**Work task**
How many lines in these records hold the string "pinky"? State only that number.

**Extracted data entries**
"""
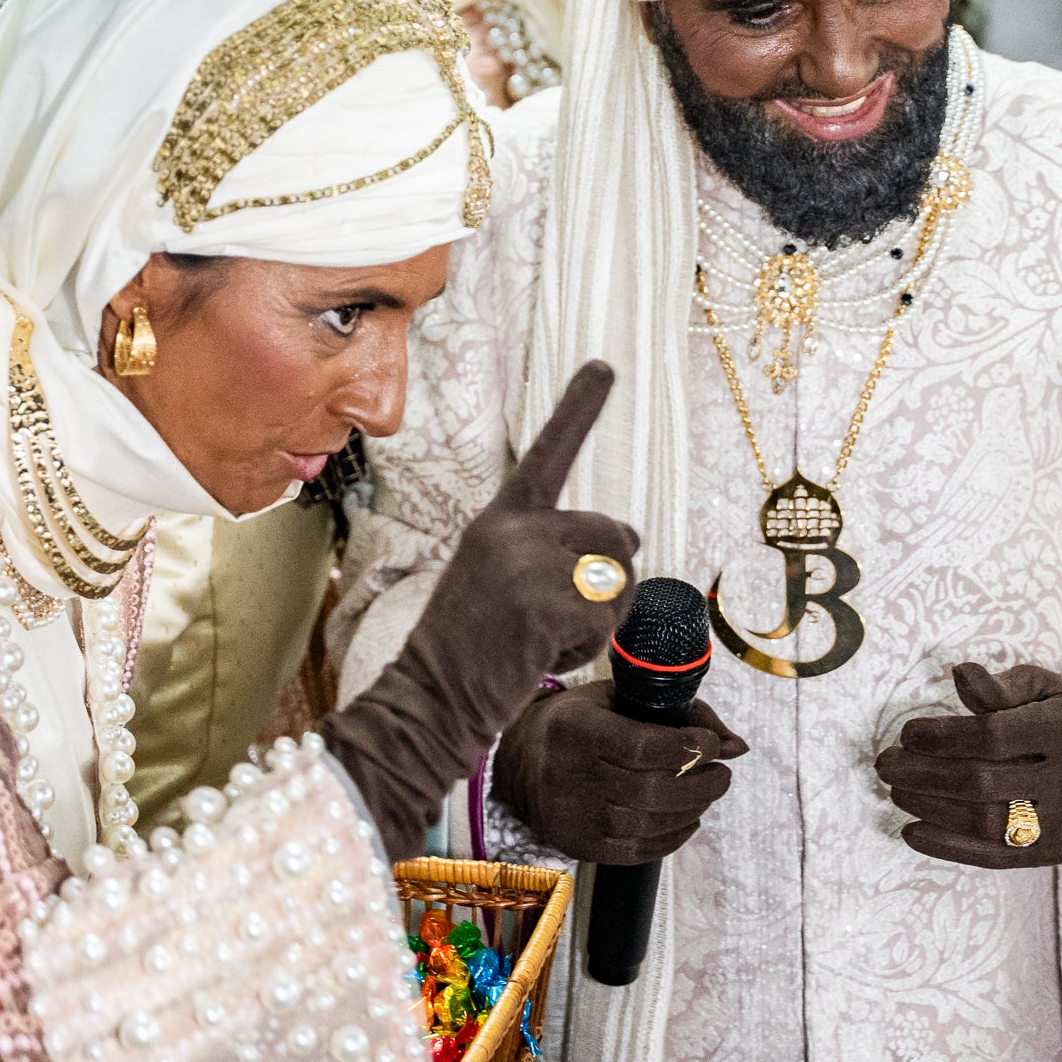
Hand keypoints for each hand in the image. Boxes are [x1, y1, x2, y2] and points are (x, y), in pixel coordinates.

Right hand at [319, 362, 637, 844]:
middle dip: (609, 579)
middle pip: (614, 535)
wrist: (430, 696)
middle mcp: (514, 529)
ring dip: (597, 620)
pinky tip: (539, 657)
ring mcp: (530, 565)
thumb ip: (552, 551)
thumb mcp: (500, 579)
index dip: (579, 407)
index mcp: (499, 518)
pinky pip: (606, 624)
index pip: (546, 454)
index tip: (605, 365)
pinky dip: (585, 650)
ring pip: (618, 583)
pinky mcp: (548, 606)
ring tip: (541, 638)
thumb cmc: (468, 647)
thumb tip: (631, 536)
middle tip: (558, 616)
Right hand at [492, 683, 748, 863]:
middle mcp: (570, 777)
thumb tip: (738, 746)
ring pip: (649, 824)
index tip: (714, 744)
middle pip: (652, 791)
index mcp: (577, 731)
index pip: (644, 748)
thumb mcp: (620, 698)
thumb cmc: (582, 721)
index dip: (689, 748)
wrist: (523, 762)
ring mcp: (574, 817)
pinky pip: (639, 851)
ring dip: (692, 809)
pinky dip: (674, 836)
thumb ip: (680, 713)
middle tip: (722, 773)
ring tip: (707, 792)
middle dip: (702, 782)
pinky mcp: (580, 846)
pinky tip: (687, 817)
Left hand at [874, 663, 1061, 869]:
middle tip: (886, 763)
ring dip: (930, 807)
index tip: (909, 733)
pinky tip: (912, 830)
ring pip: (985, 823)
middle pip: (983, 782)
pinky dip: (947, 846)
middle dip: (924, 774)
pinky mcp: (1052, 853)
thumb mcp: (1047, 689)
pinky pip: (993, 856)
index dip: (944, 736)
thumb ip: (1003, 687)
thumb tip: (960, 675)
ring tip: (896, 790)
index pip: (995, 737)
"""
**Response to this task**
12